**Passage to read:**
The details of the Catholic sex abuse scandal nearly destroyed my Christian faith. In a painful spiritual epiphany, I learned that the whole truth does not always deliver a greater good. Indeed, full transparency can harm society — and even, perhaps, our souls. But do we always have an alternative?

When the influential Roman Catholic priest and public intellectual Richard John Neuhaus died a few weeks ago, Michael Sean Winters, a liberal Catholic writer, paid him a great compliment, recalling, "I remember the first time Father Neuhaus attacked me in print: I felt on top of the world."

That's one way to look at it. Father Neuhaus attacked me in print — charitably and reasonably, I hasten to say — in one of his final columns in First Things, the journal he founded and edited until his death. His final remarks continued an argument he and I had been having in occasional exchanges, both public and private, for years over the sex abuse scandal involving Catholic priests.

When the scandal broke in early 2002, I wrote a cover story for National Review, where I then worked, critical of the church hierarchy for its handling of abuse. I continued to write and report critically for the magazine and its website. Father Neuhaus thought my writing was out of line, and he said so in several heated phone calls.

As the years passed, I learned through my investigations the truth of a friendly but sobering warning that Father Tom Doyle, the brave advocate for sex abuse victims, had given me at the outset of my work: that if I kept digging, I was going to go to darker places than I could imagine existed.

Father Doyle, alas, was right. The breadth and degree of the corruption within the Catholic hierarchy broke me spiritually. I lost the will to believe and became profoundly spiritually depressed. Leaving Catholicism for Eastern Orthodoxy was like an animal chewing off its own leg to get out of a trap. I don't regret my reporting, nor do I regret my decision to leave Catholicism for Orthodoxy, where God gave me a second chance.

Better in the dark?

My mistake was to assume that I was strong enough emotionally to put analytical distance between myself and my subject. After I left Rome, I made a deliberate decision not to investigate scandal in the Orthodox Church in America (OCA), my new communion. My family and I needed a church more than I needed to crusade against ecclesial iniquity.

Dataset items

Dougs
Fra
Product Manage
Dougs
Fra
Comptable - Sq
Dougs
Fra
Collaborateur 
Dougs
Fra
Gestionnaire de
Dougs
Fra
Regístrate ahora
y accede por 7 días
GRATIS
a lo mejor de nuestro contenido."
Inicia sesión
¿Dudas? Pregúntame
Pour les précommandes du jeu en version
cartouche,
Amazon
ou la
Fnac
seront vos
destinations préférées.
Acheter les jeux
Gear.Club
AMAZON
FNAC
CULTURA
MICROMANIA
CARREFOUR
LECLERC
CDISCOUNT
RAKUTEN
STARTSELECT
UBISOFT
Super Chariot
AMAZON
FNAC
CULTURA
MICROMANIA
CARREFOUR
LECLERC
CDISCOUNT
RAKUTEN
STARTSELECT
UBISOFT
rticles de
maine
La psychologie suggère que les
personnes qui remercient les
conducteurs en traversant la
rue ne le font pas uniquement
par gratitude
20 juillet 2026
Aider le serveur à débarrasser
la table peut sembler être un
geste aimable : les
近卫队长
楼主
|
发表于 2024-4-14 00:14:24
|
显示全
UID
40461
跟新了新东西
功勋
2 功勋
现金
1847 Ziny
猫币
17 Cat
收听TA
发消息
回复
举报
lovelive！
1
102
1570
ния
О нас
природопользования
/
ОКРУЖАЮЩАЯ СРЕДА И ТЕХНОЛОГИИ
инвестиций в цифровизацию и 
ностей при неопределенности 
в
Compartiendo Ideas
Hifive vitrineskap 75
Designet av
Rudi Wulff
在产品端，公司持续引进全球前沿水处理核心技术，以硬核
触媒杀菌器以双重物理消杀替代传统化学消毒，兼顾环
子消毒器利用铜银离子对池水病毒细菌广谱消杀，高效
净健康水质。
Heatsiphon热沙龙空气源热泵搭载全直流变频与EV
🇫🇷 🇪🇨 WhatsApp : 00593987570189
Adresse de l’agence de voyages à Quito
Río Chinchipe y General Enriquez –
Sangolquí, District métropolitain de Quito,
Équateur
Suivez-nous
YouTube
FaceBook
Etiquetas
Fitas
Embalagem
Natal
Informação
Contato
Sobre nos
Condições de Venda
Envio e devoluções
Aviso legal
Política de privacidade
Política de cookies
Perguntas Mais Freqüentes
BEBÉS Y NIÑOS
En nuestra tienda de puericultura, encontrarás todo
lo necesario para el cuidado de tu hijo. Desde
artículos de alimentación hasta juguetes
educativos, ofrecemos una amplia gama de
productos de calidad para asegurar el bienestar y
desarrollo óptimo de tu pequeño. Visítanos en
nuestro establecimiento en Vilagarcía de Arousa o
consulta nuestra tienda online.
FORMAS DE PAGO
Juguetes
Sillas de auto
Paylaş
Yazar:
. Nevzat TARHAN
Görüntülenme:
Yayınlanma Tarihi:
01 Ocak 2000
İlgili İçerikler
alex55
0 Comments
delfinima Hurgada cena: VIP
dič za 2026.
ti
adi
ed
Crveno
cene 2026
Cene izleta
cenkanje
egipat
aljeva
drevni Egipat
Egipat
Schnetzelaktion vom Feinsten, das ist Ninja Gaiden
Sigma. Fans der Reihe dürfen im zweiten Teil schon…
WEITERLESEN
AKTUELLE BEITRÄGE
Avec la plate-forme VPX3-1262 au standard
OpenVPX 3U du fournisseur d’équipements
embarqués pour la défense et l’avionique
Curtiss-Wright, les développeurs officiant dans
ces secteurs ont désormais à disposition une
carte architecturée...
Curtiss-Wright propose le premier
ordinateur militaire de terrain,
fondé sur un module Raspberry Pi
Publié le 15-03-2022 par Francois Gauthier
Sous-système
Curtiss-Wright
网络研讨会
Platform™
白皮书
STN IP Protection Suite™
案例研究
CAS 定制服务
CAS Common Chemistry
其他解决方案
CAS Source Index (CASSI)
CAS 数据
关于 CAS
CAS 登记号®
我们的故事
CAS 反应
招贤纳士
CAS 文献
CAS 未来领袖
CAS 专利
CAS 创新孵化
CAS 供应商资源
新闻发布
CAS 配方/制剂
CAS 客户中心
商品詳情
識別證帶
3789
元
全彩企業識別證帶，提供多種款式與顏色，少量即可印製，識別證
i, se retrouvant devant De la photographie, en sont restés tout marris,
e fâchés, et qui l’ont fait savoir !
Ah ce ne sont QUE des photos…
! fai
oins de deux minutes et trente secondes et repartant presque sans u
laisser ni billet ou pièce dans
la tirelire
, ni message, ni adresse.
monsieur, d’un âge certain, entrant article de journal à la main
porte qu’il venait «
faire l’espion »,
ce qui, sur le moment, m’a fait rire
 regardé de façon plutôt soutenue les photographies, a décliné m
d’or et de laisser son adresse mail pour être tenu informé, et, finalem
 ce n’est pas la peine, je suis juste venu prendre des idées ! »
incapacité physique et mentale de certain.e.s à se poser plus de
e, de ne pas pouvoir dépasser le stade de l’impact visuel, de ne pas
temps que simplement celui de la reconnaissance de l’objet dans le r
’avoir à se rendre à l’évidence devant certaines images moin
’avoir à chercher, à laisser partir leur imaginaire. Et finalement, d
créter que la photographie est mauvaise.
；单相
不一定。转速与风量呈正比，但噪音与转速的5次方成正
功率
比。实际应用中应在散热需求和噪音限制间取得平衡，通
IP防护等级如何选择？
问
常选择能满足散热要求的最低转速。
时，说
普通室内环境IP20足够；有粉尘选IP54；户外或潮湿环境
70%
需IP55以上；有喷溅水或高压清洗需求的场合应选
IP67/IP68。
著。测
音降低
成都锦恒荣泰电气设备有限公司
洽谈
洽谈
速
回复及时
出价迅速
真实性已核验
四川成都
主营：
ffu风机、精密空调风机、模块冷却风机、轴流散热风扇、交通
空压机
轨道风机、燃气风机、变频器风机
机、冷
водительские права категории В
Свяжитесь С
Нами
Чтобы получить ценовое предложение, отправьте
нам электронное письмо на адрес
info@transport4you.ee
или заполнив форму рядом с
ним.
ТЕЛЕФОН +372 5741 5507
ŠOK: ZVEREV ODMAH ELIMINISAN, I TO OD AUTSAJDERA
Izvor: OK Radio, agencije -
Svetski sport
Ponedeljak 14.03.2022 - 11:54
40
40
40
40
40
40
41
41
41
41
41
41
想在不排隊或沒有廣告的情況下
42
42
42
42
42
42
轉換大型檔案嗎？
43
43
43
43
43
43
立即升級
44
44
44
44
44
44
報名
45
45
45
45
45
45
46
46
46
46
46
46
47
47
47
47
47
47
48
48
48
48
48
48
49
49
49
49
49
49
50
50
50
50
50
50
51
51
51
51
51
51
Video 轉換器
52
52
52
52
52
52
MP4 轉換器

**Tasks to complete:**
**1.** According to the essay on the abuse scandal, which journal did Richard John Neuhaus found and edit?
**2.** List every person named in the essay on the abuse scandal.
**3.** Go on with the essay on the abuse scandal, starting after its final paragraph.
The dataset items are separate material and have no connection to the essay on the abuse scandal.

**Expected outputs:**
**1.** First Things.

**2.** Richard John Neuhaus, Michael Sean Winters, Tom Doyle

**3.**
I felt, and still do feel, deeply conflicted about this decision. Did Jesus not say, "You shall know the truth, and the truth shall set you free"? But the truth that I helped tell about what some in the Catholic hierarchy had done to children did not set me free; in fact, it nearly destroyed my Christian faith. And yet, I could not in good conscience have remained silent. As an Orthodox Christian chastened by experience, am I behaving prudently, or am I being cowardly?

In one of his final columns for First Things, Father Neuhaus praised me, faintly, for my decision. He wrote, "There are things (Catholics) really don't want to know about their church." The priest went on to defend his magazine's past refusal to run advertising for an unnamed abuse crisis book, in large part because "we thought there were some things people didn't need to know and didn't want to know, and for good reasons."

Are there things people don't need to know? I do not believe Father Neuhaus was a cynic; he really did believe that there were certain things that ought to be concealed from the public for the greater good. And though it might be heresy for a journalist to say, as a matter of general principle, I agree with him.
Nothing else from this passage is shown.